▶ [What the task requires]: Render the listing below as a Markdown table with a Row column holding the row number and a Line column holding the line. Leave out blank lines.

▶ [Provided entries]:
-------

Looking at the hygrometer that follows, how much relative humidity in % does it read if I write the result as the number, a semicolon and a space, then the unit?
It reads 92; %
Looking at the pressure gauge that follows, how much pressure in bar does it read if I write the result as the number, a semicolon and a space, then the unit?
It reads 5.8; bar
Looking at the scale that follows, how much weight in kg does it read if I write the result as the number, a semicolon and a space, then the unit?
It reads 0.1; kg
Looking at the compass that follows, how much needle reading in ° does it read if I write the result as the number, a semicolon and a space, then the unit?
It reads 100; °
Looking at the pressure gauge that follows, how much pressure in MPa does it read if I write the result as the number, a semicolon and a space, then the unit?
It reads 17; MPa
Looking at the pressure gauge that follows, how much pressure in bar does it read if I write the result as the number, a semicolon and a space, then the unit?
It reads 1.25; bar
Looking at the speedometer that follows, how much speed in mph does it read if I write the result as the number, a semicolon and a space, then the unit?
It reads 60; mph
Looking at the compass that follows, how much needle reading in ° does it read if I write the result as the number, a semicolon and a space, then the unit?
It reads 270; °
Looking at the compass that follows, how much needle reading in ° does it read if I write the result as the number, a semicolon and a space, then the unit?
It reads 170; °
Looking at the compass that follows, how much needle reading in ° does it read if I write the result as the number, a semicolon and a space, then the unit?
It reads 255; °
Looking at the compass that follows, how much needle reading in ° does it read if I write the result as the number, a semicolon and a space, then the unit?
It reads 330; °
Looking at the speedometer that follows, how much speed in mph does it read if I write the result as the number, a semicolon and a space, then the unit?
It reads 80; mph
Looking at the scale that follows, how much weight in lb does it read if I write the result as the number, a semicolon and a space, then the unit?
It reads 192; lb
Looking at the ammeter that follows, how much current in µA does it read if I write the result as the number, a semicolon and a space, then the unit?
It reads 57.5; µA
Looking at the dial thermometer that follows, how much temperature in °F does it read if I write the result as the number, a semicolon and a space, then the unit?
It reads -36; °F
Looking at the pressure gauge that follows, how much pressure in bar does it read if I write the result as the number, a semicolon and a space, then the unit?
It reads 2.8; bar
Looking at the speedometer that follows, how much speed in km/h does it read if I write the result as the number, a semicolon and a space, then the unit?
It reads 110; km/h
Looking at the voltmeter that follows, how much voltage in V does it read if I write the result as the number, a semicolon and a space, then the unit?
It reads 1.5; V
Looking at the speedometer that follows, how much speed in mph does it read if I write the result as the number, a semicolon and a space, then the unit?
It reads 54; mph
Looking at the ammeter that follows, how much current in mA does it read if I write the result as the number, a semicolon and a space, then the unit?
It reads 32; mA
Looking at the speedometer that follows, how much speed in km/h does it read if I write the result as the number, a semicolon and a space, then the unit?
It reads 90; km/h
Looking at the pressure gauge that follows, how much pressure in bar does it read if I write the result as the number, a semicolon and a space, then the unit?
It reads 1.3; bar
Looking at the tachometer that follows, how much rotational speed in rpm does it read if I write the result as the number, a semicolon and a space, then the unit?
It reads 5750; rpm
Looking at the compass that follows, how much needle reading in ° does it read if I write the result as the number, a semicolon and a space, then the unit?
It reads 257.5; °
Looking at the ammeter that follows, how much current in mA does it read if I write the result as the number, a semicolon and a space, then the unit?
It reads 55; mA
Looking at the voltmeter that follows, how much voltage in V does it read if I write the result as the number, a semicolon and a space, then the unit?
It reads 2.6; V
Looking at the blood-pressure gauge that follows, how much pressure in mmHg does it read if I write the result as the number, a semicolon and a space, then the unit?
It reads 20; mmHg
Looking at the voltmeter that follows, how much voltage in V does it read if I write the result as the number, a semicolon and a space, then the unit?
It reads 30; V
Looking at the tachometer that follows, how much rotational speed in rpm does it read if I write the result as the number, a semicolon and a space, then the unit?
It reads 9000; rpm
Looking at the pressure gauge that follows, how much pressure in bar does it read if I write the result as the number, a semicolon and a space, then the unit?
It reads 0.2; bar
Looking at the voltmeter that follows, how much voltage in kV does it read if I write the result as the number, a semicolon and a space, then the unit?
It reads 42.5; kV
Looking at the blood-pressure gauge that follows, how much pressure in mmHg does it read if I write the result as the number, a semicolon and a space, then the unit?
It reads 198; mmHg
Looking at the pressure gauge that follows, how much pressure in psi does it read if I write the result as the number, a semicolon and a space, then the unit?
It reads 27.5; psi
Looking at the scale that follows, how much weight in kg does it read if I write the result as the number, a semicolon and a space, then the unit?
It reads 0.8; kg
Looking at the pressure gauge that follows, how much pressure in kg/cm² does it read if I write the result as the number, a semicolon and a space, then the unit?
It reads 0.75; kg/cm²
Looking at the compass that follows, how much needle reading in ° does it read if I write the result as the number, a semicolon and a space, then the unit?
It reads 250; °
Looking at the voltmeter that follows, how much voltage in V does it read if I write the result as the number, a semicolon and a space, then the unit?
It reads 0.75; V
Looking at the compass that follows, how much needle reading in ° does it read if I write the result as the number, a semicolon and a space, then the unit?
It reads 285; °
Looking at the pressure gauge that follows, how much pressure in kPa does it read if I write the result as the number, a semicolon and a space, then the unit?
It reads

-------

▶ [Response]:
| Row | Line |
|---|---|
| 1 | Looking at the hygrometer that follows, how much relative humidity in % does it read if I write the result as the number, a semicolon and a space, then the unit? |
| 2 | It reads 92; % |
| 3 | Looking at the pressure gauge that follows, how much pressure in bar does it read if I write the result as the number, a semicolon and a space, then the unit? |
| 4 | It reads 5.8; bar |
| 5 | Looking at the scale that follows, how much weight in kg does it read if I write the result as the number, a semicolon and a space, then the unit? |
| 6 | It reads 0.1; kg |
| 7 | Looking at the compass that follows, how much needle reading in ° does it read if I write the result as the number, a semicolon and a space, then the unit? |
| 8 | It reads 100; ° |
| 9 | Looking at the pressure gauge that follows, how much pressure in MPa does it read if I write the result as the number, a semicolon and a space, then the unit? |
| 10 | It reads 17; MPa |
| 11 | Looking at the pressure gauge that follows, how much pressure in bar does it read if I write the result as the number, a semicolon and a space, then the unit? |
| 12 | It reads 1.25; bar |
| 13 | Looking at the speedometer that follows, how much speed in mph does it read if I write the result as the number, a semicolon and a space, then the unit? |
| 14 | It reads 60; mph |
| 15 | Looking at the compass that follows, how much needle reading in ° does it read if I write the result as the number, a semicolon and a space, then the unit? |
| 16 | It reads 270; ° |
| 17 | Looking at the compass that follows, how much needle reading in ° does it read if I write the result as the number, a semicolon and a space, then the unit? |
| 18 | It reads 170; ° |
| 19 | Looking at the compass that follows, how much needle reading in ° does it read if I write the result as the number, a semicolon and a space, then the unit? |
| 20 | It reads 255; ° |
| 21 | Looking at the compass that follows, how much needle reading in ° does it read if I write the result as the number, a semicolon and a space, then the unit? |
| 22 | It reads 330; ° |
| 23 | Looking at the speedometer that follows, how much speed in mph does it read if I write the result as the number, a semicolon and a space, then the unit? |
| 24 | It reads 80; mph |
| 25 | Looking at the scale that follows, how much weight in lb does it read if I write the result as the number, a semicolon and a space, then the unit? |
| 26 | It reads 192; lb |
| 27 | Looking at the ammeter that follows, how much current in µA does it read if I write the result as the number, a semicolon and a space, then the unit? |
| 28 | It reads 57.5; µA |
| 29 | Looking at the dial thermometer that follows, how much temperature in °F does it read if I write the result as the number, a semicolon and a space, then the unit? |
| 30 | It reads -36; °F |
| 31 | Looking at the pressure gauge that follows, how much pressure in bar does it read if I write the result as the number, a semicolon and a space, then the unit? |
| 32 | It reads 2.8; bar |
| 33 | Looking at the speedometer that follows, how much speed in km/h does it read if I write the result as the number, a semicolon and a space, then the unit? |
| 34 | It reads 110; km/h |
| 35 | Looking at the voltmeter that follows, how much voltage in V does it read if I write the result as the number, a semicolon and a space, then the unit? |
| 36 | It reads 1.5; V |
| 37 | Looking at the speedometer that follows, how much speed in mph does it read if I write the result as the number, a semicolon and a space, then the unit? |
| 38 | It reads 54; mph |
| 39 | Looking at the ammeter that follows, how much current in mA does it read if I write the result as the number, a semicolon and a space, then the unit? |
| 40 | It reads 32; mA |
| 41 | Looking at the speedometer that follows, how much speed in km/h does it read if I write the result as the number, a semicolon and a space, then the unit? |
| 42 | It reads 90; km/h |
| 43 | Looking at the pressure gauge that follows, how much pressure in bar does it read if I write the result as the number, a semicolon and a space, then the unit? |
| 44 | It reads 1.3; bar |
| 45 | Looking at the tachometer that follows, how much rotational speed in rpm does it read if I write the result as the number, a semicolon and a space, then the unit? |
| 46 | It reads 5750; rpm |
| 47 | Looking at the compass that follows, how much needle reading in ° does it read if I write the result as the number, a semicolon and a space, then the unit? |
| 48 | It reads 257.5; ° |
| 49 | Looking at the ammeter that follows, how much current in mA does it read if I write the result as the number, a semicolon and a space, then the unit? |
| 50 | It reads 55; mA |
| 51 | Looking at the voltmeter that follows, how much voltage in V does it read if I write the result as the number, a semicolon and a space, then the unit? |
| 52 | It reads 2.6; V |
| 53 | Looking at the blood-pressure gauge that follows, how much pressure in mmHg does it read if I write the result as the number, a semicolon and a space, then the unit? |
| 54 | It reads 20; mmHg |
| 55 | Looking at the voltmeter that follows, how much voltage in V does it read if I write the result as the number, a semicolon and a space, then the unit? |
| 56 | It reads 30; V |
| 57 | Looking at the tachometer that follows, how much rotational speed in rpm does it read if I write the result as the number, a semicolon and a space, then the unit? |
| 58 | It reads 9000; rpm |
| 59 | Looking at the pressure gauge that follows, how much pressure in bar does it read if I write the result as the number, a semicolon and a space, then the unit? |
| 60 | It reads 0.2; bar |
| 61 | Looking at the voltmeter that follows, how much voltage in kV does it read if I write the result as the number, a semicolon and a space, then the unit? |
| 62 | It reads 42.5; kV |
| 63 | Looking at the blood-pressure gauge that follows, how much pressure in mmHg does it read if I write the result as the number, a semicolon and a space, then the unit? |
| 64 | It reads 198; mmHg |
| 65 | Looking at the pressure gauge that follows, how much pressure in psi does it read if I write the result as the number, a semicolon and a space, then the unit? |
| 66 | It reads 27.5; psi |
| 67 | Looking at the scale that follows, how much weight in kg does it read if I write the result as the number, a semicolon and a space, then the unit? |
| 68 | It reads 0.8; kg |
| 69 | Looking at the pressure gauge that follows, how much pressure in kg/cm² does it read if I write the result as the number, a semicolon and a space, then the unit? |
| 70 | It reads 0.75; kg/cm² |
| 71 | Looking at the compass that follows, how much needle reading in ° does it read if I write the result as the number, a semicolon and a space, then the unit? |
| 72 | It reads 250; ° |
| 73 | Looking at the voltmeter that follows, how much voltage in V does it read if I write the result as the number, a semicolon and a space, then the unit? |
| 74 | It reads 0.75; V |
| 75 | Looking at the compass that follows, how much needle reading in ° does it read if I write the result as the number, a semicolon and a space, then the unit? |
| 76 | It reads 285; ° |
| 77 | Looking at the pressure gauge that follows, how much pressure in kPa does it read if I write the result as the number, a semicolon and a space, then the unit? |
| 78 | It reads |